Quarterly report pursuant to Section 13 or 15(d)

Significant Accounting Policies

Significant Accounting Policies
9 Months Ended
Jul. 31, 2011
Significant Accounting Policies [Text Block]



Significant Accounting Policies

  a)        Principles of Accounting

These financial statements are stated in U.S. dollars and have been prepared in accordance with U.S. generally accepted accounting principles.

b)        Convertible Debentures

The Company accounts for its convertible debt instruments that may be settled in cash upon conversion according to ASC 470-20-30-22 which requires the proceeds from the issuance of such convertible debt instruments to be allocated between debt and equity components so that debt is discounted to reflect the Company’s non-convertible debt borrowing rate.

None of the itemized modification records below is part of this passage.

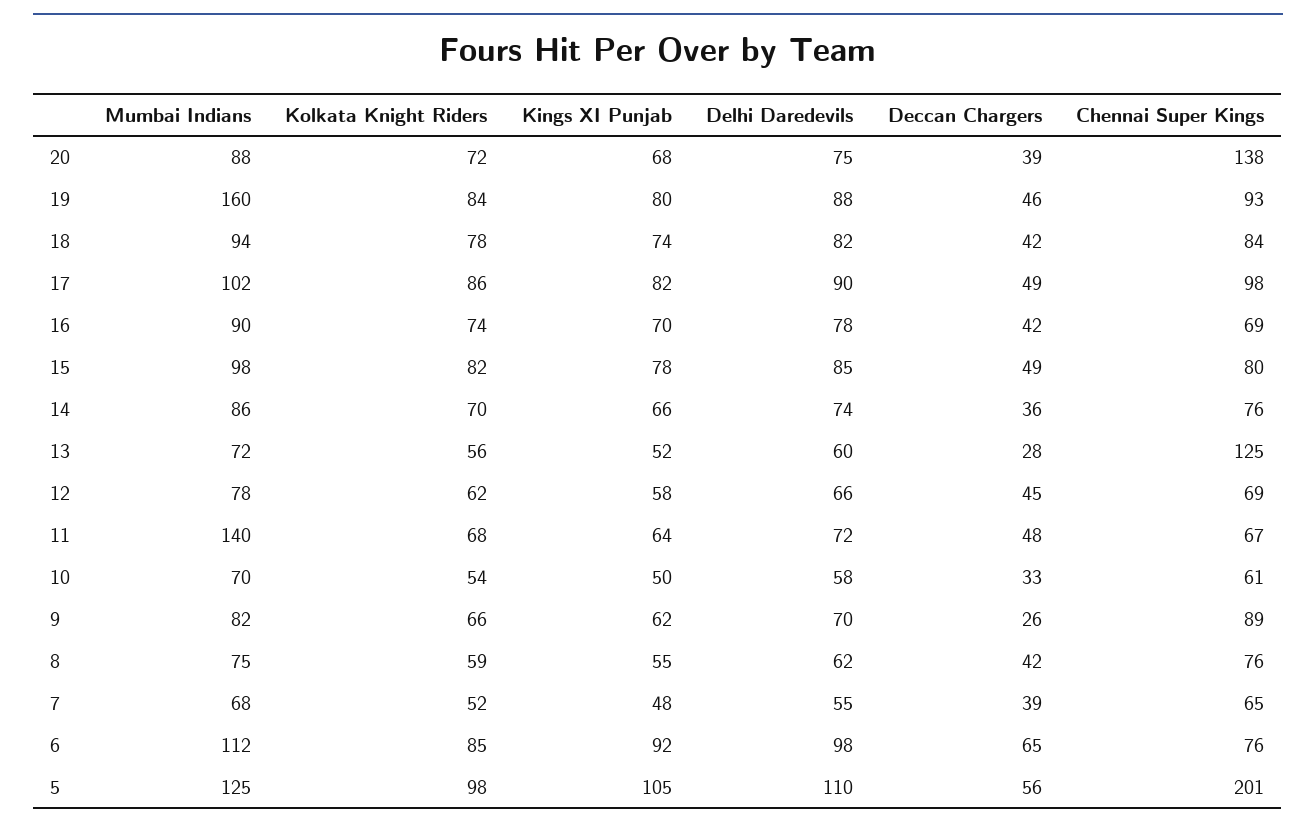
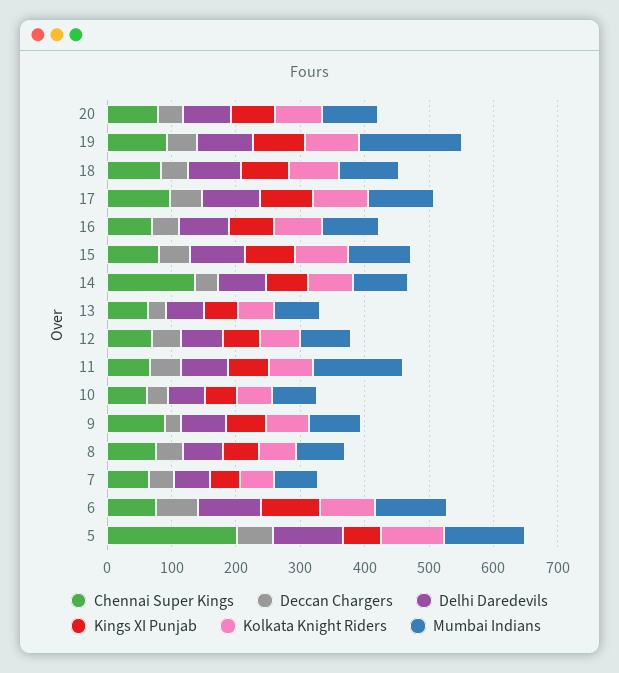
  {
    "Mumbai Indians": {
      "20": 88,
      "19": 160,
      "18": 94,
      "17": 102,
      "16": 90,
      "15": 98,
      "14": 86,
      "13": 72,
      "12": 78,
      "11": 140,
      "10": 70,
      "9": 82,
      "8": 75,
      "7": 68,
      "6": 112,
      "5": 125
    },
    "Kolkata Knight Riders": {
      "20": 72,
      "19": 84,
      "18": 78,
      "17": 86,
      "16": 74,
      "15": 82,
      "14": 70,
      "13": 56,
      "12": 62,
      "11": 68,
      "10": 54,
      "9": 66,
      "8": 59,
      "7": 52,
      "6": 85,
      "5": 98
    },
    "Kings XI Punjab": {
      "20": 68,
      "19": 80,
      "18": 74,
      "17": 82,
      "16": 70,
      "15": 78,
      "14": 66,
      "13": 52,
      "12": 58,
      "11": 64,
      "10": 50,
      "9": 62,
      "8": 55,
      "7": 48,
      "6": 92,
-     "5": 105
+     "5": 60
    },
    "Delhi Daredevils": {
      "20": 75,
      "19": 88,
      "18": 82,
      "17": 90,
      "16": 78,
      "15": 85,
      "14": 74,
      "13": 60,
      "12": 66,
      "11": 72,
      "10": 58,
      "9": 70,
      "8": 62,
      "7": 55,
      "6": 98,
      "5": 110
    },
    "Deccan Chargers": {
      "20": 39,
      "19": 46,
      "18": 42,
      "17": 49,
      "16": 42,
      "15": 49,
      "14": 36,
      "13": 28,
      "12": 45,
      "11": 48,
      "10": 33,
      "9": 26,
      "8": 42,
      "7": 39,
      "6": 65,
      "5": 56
    },
    "Chennai Super Kings": {
-     "20": 138,
+     "20": 80,
      "19": 93,
      "18": 84,
      "17": 98,
      "16": 69,
      "15": 80,
-     "14": 76,
+     "14": 140,
-     "13": 125,
+     "13": 60,
      "12": 69,
      "11": 67,
      "10": 61,
      "9": 89,
      "8": 76,
      "7": 65,
      "6": 76,
      "5": 201
    }
  }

c)        Newly Adopted Accounting Policies

Further, the Company applies ASC 470-20-35-13 which requires the debt discount to be amortized over the period the convertible debt is expected to be outstanding as additional non-cash interest expense.

In February 2010, the FASB issued ASC No. 2010-09, “ Amendments to Certain Recognition and Disclosure Requirements ”, which eliminates the requirement for SEC filers to disclose the date through which an entity has evaluated subsequent events. The adoption of ASC No. 2010-09 does not have a material impact on the Company’s financial statements.

In April 2010, the FASB issued ASU 2010-13, “Compensation—Stock Compensation (Topic 718): Effect of Denominating the Exercise Price of a Share-Based Payment Award in the Currency of the Market in Which the Underlying Equity Security Trades,” or ASU 2010-13. This ASU provides amendments to Topic 718 to clarify that an employee share-based payment award with an exercise price denominated in currency of a market in which a substantial portion of the entity’s equity securities trades should not be considered to contain a condition that is not a market, performance, or service condition. Therefore, an entity would not classify such an award as a liability if it otherwise qualifies as equity. The adoption does not have significant impact on its financial statements.

d)        New Accounting Pronouncements

In June 2011, the Financial Accounting Standards Board (FASB) issued Accounting Standards Update (ASU) 2011-05, Comprehensive Income (Topic 220): Presentation of Comprehensive Income, which is effective for annual reporting periods beginning after December 15, 2011. ASU 2011-05 will become effective for the Company on January 1, 2012. This guidance eliminates the option to present the components of other comprehensive income as part of the statement of changes in stockholders’ equity. In addition, items of other comprehensive income that are reclassified to profit or loss are required to be presented separately on the face of the financial statements. This guidance is intended to increase the prominence of other comprehensive income in financial statements by requiring that such amounts be presented either in a single continuous statement of income and comprehensive income or separately in consecutive statements of income and comprehensive income. The adoption of ASU 2011-05 is not expected to have a material impact on the Company’s financial position or results of operations.

In May 2011, the FASB issued ASU 2011-04, “Fair Value Measurement (Topic 820): Amendments to Achieve Common Fair Value Measurement and Disclosure Requirements in U.S. GAAP and IFRSs”, which is effective for annual reporting periods beginning after December 15, 2011. This guidance amends certain accounting and disclosure requirements related to fair value measurements. Additional disclosure requirements in the update include: (1) for Level 3 fair value measurements, quantitative information about unobservable inputs used, a description of the valuation processes used by the entity, and a qualitative discussion about the sensitivity of the measurements to changes in the unobservable inputs; (2) for an entity’s use of a nonfinancial asset that is different from the asset’s highest and best use, the reason for the difference; (3) for financial instruments not measured at fair value but for which disclosure of fair value is required, the fair value hierarchy level in which the fair value measurements were determined; and (4) the disclosure of all transfers between Level 1 and Level 2 of the fair value hierarchy. The Company is currently evaluating the impact of the adoption.

Accounting standards that have been issued or proposed by the FASB or other standards-setting bodies that do not require adoption until a future date are not expected to have a material impact on the Company’s financial statements upon adoption.